A Associação dos Docentes da Unemat (ADUNEMAT) marcou presença, por meio da vice-presidente, Edna Sampaio, na 14º edição do Seminário de Educação do Vale do Arinos (SEVA). Neste ano, o Seminário, que trouxe como tema “O diálogo sobre a educação popular, a democracia e autonomia dos que fazem a educação no chão da escola e da universidade” superou as expectativas. Foram mais de 700 inscritos, 153 trabalhos enviados, além de convidados de todo o Estado, que somaram e fortaleceram os debates no maior evento de educação do Vale do Arinos.

O SEVA,  realizado anualmente pela UNEMAT através do curso de Pedagogia no Campus de Juara, teve início na última quarta-feira (04) com o objetivo de proporcionar o diálogo sobre a educação, a democracia e, sobretudo, um extenso diálogo sobre a autonomia da universidade, ferozmente atacada pelo atual governo. Foi um momento para evidenciar a produção da universidade, tanto em sala de aula, quanto nos projetos de extensão e pesquisa.

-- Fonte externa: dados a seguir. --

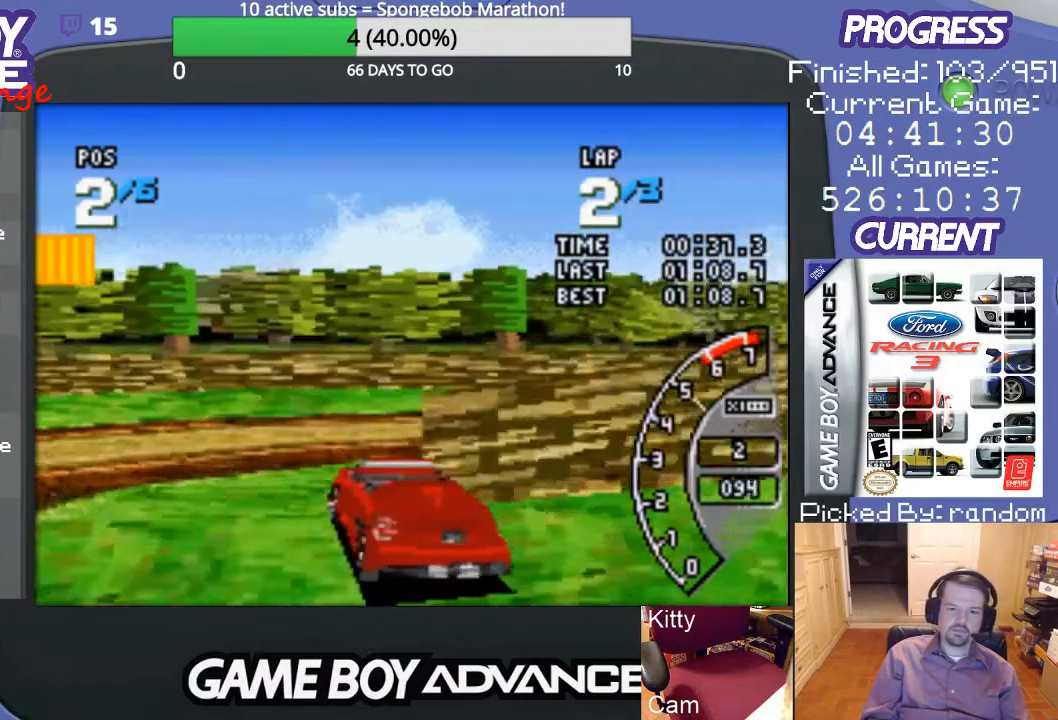
{"buttons": ["DPAD_UP", "DPAD_RIGHT"], "events": [[100, "DPAD_RIGHT", "down"], [200, "A", "up"], [200, "DPAD_UP", "down"]]}
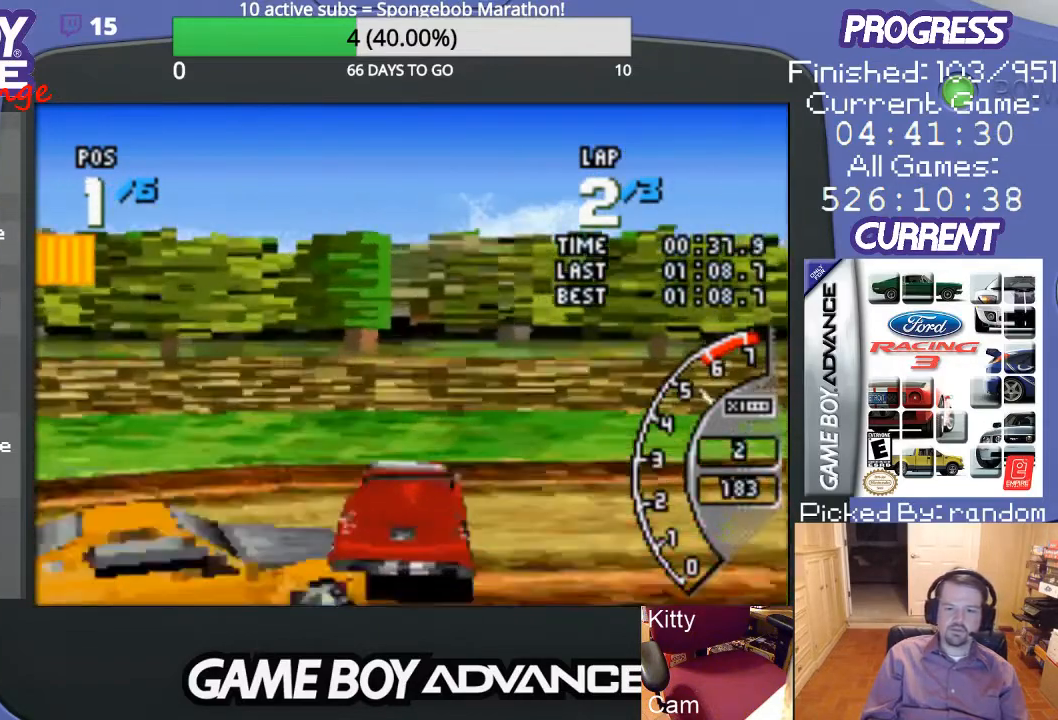
{"buttons": ["A", "DPAD_UP", "DPAD_RIGHT"], "events": [[267, "A", "down"]]}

A abertura do XIV SEVA foi marcada pela mesa redonda “Educação e Autonomia na Escola e na Universidade”, com o Palestrante Prof. Agnaldo Ribeiro dos Santos da Escola Daury Riva. Ainda na noite de abertura, o Campus Universitário de Juara recebeu a mesa intitulada “Escola sem Partido: e a autonomia dos que fazem educação?” com participação da Professora Dra. Edna Sampaio e do Professor Henrique Lopes do Sintep-MT, que buscou um diálogo sobre a escola sem partido e o papel de Paulo Freire na escola. Quando Bolsonaro ganha eleição, o projeto que sai vitorioso é o de amordaçar o professor, de expurgar Paulo Freire da escola e da universidade.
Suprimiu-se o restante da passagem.